囚鼠讥笑道:“轮得到你来教我做事?那种鬼地方,见过外面的花花世界谁还愿意回去,你愿意吗?”
金猪摇摇头:“我不愿意,但还是得谨慎点,保不齐真有人把魂儿丢在了无念山……上一个杀回去的人可是闯了大祸。”
囚鼠浑不在意:“放心……拿钱。”
下一刻,金猪从袖子里掏出一袋银子扔给囚鼠身后之人,紧接着变戏法似的又掏出一袋银子扔给下一个人,直到二十四个狼崽子人人手中都有钱袋子,这才停下。

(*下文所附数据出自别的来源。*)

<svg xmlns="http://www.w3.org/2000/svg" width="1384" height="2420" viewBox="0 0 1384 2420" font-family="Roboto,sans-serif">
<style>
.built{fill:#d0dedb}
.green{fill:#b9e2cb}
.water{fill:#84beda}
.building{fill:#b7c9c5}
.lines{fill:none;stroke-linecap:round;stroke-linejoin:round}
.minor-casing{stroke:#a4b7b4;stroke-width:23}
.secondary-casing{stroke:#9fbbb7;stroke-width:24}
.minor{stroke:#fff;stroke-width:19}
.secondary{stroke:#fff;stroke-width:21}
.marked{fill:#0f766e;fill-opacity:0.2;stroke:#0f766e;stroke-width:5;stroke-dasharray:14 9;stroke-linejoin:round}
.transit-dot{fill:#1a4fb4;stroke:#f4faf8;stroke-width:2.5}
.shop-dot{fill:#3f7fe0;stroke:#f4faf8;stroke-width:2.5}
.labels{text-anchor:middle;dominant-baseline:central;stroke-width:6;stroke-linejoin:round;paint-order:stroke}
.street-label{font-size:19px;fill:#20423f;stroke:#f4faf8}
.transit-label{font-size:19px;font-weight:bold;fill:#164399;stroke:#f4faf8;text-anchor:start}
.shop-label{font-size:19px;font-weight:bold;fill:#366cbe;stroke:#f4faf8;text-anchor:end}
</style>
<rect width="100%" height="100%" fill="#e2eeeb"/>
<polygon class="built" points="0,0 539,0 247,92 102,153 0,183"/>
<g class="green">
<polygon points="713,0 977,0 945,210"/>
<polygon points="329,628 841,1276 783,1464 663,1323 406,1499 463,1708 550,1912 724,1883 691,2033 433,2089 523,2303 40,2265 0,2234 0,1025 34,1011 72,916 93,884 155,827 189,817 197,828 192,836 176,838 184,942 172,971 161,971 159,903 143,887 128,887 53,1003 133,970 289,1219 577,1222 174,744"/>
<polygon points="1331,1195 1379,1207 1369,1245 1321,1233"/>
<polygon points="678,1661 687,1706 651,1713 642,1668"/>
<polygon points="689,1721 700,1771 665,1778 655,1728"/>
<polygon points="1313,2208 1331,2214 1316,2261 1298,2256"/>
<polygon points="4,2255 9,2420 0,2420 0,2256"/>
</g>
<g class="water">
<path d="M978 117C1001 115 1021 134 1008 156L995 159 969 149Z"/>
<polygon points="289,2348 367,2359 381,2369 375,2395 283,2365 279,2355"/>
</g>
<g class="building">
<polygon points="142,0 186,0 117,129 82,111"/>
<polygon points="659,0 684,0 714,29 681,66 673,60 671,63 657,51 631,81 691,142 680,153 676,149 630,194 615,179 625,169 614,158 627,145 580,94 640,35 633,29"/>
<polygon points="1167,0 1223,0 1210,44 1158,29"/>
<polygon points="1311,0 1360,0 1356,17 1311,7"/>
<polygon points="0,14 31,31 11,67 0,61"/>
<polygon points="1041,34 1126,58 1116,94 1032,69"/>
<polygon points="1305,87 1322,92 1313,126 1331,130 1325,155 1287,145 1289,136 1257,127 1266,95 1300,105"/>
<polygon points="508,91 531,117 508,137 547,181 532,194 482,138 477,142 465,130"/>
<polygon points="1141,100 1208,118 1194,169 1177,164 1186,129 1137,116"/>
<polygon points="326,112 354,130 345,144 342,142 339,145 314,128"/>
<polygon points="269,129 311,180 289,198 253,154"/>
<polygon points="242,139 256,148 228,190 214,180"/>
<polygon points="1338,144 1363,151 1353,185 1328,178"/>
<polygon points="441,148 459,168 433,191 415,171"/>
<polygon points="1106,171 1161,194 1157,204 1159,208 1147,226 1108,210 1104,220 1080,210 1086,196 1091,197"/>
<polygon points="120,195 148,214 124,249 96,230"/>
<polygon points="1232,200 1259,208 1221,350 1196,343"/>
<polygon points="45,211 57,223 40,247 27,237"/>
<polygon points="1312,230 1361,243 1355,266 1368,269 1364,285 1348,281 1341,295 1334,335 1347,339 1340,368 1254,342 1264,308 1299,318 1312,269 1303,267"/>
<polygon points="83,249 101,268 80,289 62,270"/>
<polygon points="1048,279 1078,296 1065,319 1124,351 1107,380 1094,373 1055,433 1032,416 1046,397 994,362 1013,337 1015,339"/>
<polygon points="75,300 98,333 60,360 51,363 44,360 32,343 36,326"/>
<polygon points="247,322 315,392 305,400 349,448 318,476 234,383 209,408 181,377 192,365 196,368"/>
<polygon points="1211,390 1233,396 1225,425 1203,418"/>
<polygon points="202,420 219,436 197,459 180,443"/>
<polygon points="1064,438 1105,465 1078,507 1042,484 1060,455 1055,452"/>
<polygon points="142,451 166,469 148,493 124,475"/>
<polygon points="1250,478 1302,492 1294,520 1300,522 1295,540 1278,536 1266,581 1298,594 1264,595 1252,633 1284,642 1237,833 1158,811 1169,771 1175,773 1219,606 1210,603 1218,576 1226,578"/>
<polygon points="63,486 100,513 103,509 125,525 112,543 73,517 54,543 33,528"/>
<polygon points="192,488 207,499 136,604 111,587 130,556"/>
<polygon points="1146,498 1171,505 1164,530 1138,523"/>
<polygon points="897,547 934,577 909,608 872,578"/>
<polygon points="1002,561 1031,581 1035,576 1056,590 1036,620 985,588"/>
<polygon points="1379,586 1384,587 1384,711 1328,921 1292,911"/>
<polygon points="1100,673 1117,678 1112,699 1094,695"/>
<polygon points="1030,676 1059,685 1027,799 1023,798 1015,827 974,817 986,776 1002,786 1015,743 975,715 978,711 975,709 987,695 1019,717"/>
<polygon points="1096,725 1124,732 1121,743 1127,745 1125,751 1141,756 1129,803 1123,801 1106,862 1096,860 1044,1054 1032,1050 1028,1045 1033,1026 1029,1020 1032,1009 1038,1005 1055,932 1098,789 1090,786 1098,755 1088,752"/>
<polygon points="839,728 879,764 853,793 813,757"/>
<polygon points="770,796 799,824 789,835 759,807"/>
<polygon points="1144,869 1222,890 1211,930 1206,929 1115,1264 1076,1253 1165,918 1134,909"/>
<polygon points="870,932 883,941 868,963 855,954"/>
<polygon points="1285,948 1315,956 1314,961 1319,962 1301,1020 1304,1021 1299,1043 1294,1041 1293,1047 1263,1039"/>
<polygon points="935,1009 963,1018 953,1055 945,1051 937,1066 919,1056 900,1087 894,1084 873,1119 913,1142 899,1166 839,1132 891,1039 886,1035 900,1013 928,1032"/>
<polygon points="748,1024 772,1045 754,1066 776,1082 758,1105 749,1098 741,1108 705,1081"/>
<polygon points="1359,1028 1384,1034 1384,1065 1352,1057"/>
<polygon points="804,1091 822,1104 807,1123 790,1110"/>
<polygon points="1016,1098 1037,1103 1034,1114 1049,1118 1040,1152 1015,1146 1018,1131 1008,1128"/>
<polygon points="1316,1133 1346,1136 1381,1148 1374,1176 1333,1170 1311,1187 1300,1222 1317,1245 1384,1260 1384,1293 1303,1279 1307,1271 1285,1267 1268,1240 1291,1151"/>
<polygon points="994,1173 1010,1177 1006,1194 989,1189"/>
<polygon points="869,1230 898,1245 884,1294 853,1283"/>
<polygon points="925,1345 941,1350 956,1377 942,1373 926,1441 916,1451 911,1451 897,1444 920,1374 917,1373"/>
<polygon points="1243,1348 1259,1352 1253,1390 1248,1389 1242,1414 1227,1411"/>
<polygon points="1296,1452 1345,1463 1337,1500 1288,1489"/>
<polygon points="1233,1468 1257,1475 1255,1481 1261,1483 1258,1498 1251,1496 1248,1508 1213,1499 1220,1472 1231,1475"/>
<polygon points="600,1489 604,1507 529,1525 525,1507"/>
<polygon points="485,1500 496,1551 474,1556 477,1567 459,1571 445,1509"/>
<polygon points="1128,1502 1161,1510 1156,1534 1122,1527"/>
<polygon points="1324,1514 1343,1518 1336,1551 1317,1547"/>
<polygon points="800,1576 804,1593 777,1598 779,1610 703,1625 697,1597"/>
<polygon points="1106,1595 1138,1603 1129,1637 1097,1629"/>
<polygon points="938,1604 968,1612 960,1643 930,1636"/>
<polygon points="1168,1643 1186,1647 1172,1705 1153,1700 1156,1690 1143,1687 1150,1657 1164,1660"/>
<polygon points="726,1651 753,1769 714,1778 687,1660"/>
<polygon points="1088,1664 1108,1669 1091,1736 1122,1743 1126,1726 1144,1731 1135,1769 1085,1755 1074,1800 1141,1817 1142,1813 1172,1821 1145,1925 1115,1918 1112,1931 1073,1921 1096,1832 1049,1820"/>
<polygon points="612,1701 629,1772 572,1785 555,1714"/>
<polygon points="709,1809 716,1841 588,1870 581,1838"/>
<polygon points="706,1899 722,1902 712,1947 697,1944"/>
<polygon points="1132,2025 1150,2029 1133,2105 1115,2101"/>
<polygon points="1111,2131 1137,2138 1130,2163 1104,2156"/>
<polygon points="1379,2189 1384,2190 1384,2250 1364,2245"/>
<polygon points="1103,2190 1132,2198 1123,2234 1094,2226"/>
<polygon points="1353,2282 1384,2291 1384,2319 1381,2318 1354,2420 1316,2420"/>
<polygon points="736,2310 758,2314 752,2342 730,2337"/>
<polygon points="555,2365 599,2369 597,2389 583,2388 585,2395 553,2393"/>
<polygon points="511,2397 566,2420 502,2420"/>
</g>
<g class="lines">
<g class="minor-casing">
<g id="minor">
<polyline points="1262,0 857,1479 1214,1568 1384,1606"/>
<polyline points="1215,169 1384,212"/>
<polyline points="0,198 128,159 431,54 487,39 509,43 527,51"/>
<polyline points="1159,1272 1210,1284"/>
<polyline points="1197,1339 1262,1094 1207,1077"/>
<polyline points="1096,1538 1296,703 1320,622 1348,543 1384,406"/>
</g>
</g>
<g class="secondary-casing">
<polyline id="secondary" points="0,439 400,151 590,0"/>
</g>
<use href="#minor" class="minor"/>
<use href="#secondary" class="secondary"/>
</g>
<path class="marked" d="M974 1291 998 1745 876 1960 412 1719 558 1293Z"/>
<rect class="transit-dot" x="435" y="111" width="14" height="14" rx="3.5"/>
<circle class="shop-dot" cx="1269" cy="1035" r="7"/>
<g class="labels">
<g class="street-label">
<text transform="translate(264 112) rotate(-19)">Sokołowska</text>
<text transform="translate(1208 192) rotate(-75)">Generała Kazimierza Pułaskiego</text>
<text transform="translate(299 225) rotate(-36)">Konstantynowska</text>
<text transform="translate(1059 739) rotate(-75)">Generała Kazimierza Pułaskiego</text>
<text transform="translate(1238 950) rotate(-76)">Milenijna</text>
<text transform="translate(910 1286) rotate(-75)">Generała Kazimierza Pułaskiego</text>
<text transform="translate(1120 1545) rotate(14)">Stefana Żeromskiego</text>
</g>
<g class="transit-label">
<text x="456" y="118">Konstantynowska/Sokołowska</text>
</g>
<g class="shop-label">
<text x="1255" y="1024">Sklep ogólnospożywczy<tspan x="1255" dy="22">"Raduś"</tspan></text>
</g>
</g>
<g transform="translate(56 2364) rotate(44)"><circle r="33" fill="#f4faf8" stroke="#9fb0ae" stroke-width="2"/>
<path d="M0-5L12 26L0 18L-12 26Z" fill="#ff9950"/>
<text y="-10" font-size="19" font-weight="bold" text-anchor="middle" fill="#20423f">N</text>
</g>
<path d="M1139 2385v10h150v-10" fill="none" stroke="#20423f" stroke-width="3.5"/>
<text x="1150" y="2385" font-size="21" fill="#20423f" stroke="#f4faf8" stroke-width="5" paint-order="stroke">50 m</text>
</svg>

金猪笑眯眯道:“今日与诸位结个善缘,这京城不比无念山,花钱的地方多。当年我从无念山来到京城,拿到第一份俸禄前,穷得连一碗热汤面都吃不起,眼巴巴等到发俸禄的时候,一口气吃了十二碗。”
囚鼠冷声道:“还不谢过金猪大人?”
二十四人脸上看不见喜怒:“谢过金猪大人。”
金猪话锋一转,笑眯眯说道:“也送你们几个消息。云羊和皎兔前阵子被贬为海东青,这两人有勇无谋,好不容易才在崇礼关立了大功重回十二生肖,根基不稳。玄蛇在昌平时被人打断双臂,如今他把双臂藏在大氅里,想来还没长好。”
陈迹看见对面那二十四人脸上终于有了神采。